**What you will do:**
Please restate each line of the material word for word and omit any pictures.

Data shown: Begin

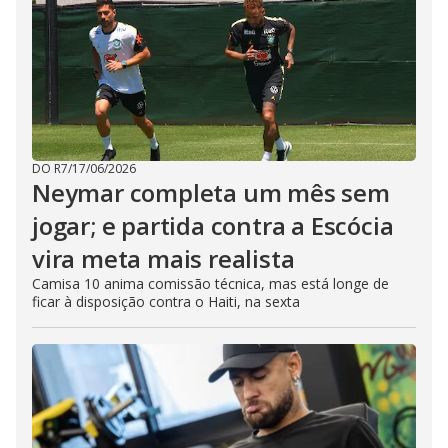
DO R7
/
17/06/2026
Neymar completa um mês sem
jogar; e partida contra a Escócia
vira meta mais realista
Camisa 10 anima comissão técnica, mas está longe de
ficar à disposição contra o Haiti, na sexta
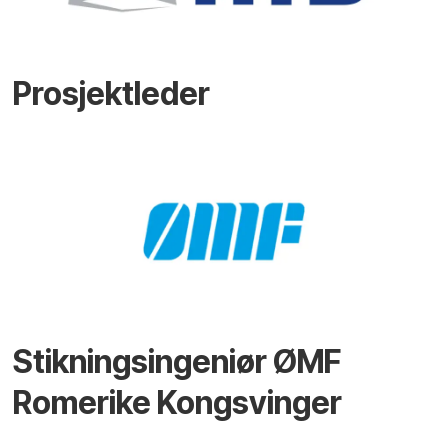
Prosjektleder
Stikningsingeniør ØMF
Romerike Kongsvinger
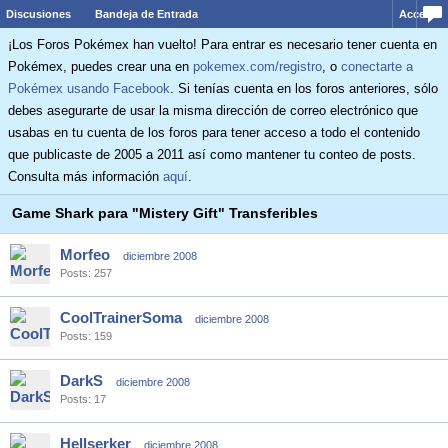
Discusiones
Bandeja de Entrada
Acceder
¡Los Foros Pokémex han vuelto! Para entrar es necesario tener cuenta en
Pokémex, puedes crear una en
pokemex.com/registro
, o
conectarte a
Pokémex usando Facebook
. Si tenías cuenta en los foros anteriores, sólo
debes asegurarte de usar la misma dirección de correo electrónico que
usabas en tu cuenta de los foros para tener acceso a todo el contenido
que publicaste de 2005 a 2011 así como mantener tu conteo de posts.
Consulta más información
aquí
.
Game Shark para "Mistery Gift" Transferibles
Morfeo
diciembre 2008
Posts: 257
CoolTrainerSoma
diciembre 2008
Posts: 159
DarkS
diciembre 2008
Posts: 17
Hellserker
diciembre 2008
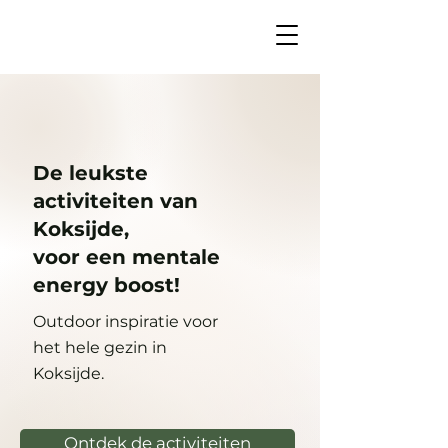
De leukste
activiteiten van
Koksijde,
voor een mentale
energy boost!
Outdoor inspiratie voor
het hele gezin in
Koksijde.
Ontdek de activiteiten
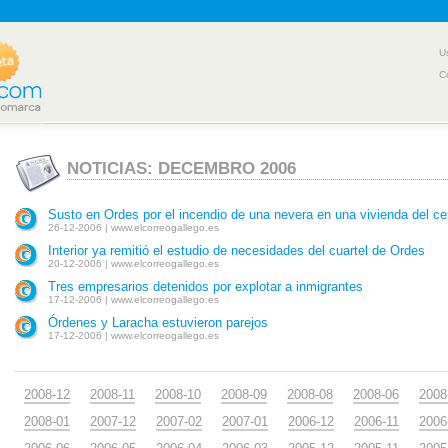
U
C
NOTICIAS: DECEMBRO 2006
Susto en Ordes por el incendio de una nevera en una vivienda del ce
26-12-2006 | www.elcorreogallego.es
Interior ya remitió el estudio de necesidades del cuartel de Ordes
20-12-2006 | www.elcorreogallego.es
Tres empresarios detenidos por explotar a inmigrantes
17-12-2006 | www.elcorreogallego.es
Órdenes y Laracha estuvieron parejos
17-12-2006 | www.elcorreogallego.es
2008-12
2008-11
2008-10
2008-09
2008-08
2008-06
2008
2008-01
2007-12
2007-02
2007-01
2006-12
2006-11
2006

Data shown: End

**Result of the task:**
DO R7
/
17/06/2026
Neymar completa um mês sem
jogar; e partida contra a Escócia
vira meta mais realista
Camisa 10 anima comissão técnica, mas está longe de
ficar à disposição contra o Haiti, na sexta
Prosjektleder
Stikningsingeniør ØMF
Romerike Kongsvinger
Discusiones
Bandeja de Entrada
Acceder
¡Los Foros Pokémex han vuelto! Para entrar es necesario tener cuenta en
Pokémex, puedes crear una en
pokemex.com/registro
, o
conectarte a
Pokémex usando Facebook
. Si tenías cuenta en los foros anteriores, sólo
debes asegurarte de usar la misma dirección de correo electrónico que
usabas en tu cuenta de los foros para tener acceso a todo el contenido
que publicaste de 2005 a 2011 así como mantener tu conteo de posts.
Consulta más información
aquí
.
Game Shark para "Mistery Gift" Transferibles
Morfeo
diciembre 2008
Posts: 257
CoolTrainerSoma
diciembre 2008
Posts: 159
DarkS
diciembre 2008
Posts: 17
Hellserker
diciembre 2008
De leukste
activiteiten van
Koksijde,
voor een mentale
energy boost!
Outdoor inspiratie voor
het hele gezin in
Koksijde.
Ontdek de activiteiten
U
C
NOTICIAS: DECEMBRO 2006
Susto en Ordes por el incendio de una nevera en una vivienda del ce
26-12-2006 | www.elcorreogallego.es
Interior ya remitió el estudio de necesidades del cuartel de Ordes
20-12-2006 | www.elcorreogallego.es
Tres empresarios detenidos por explotar a inmigrantes
17-12-2006 | www.elcorreogallego.es
Órdenes y Laracha estuvieron parejos
17-12-2006 | www.elcorreogallego.es
2008-12
2008-11
2008-10
2008-09
2008-08
2008-06
2008
2008-01
2007-12
2007-02
2007-01
2006-12
2006-11
2006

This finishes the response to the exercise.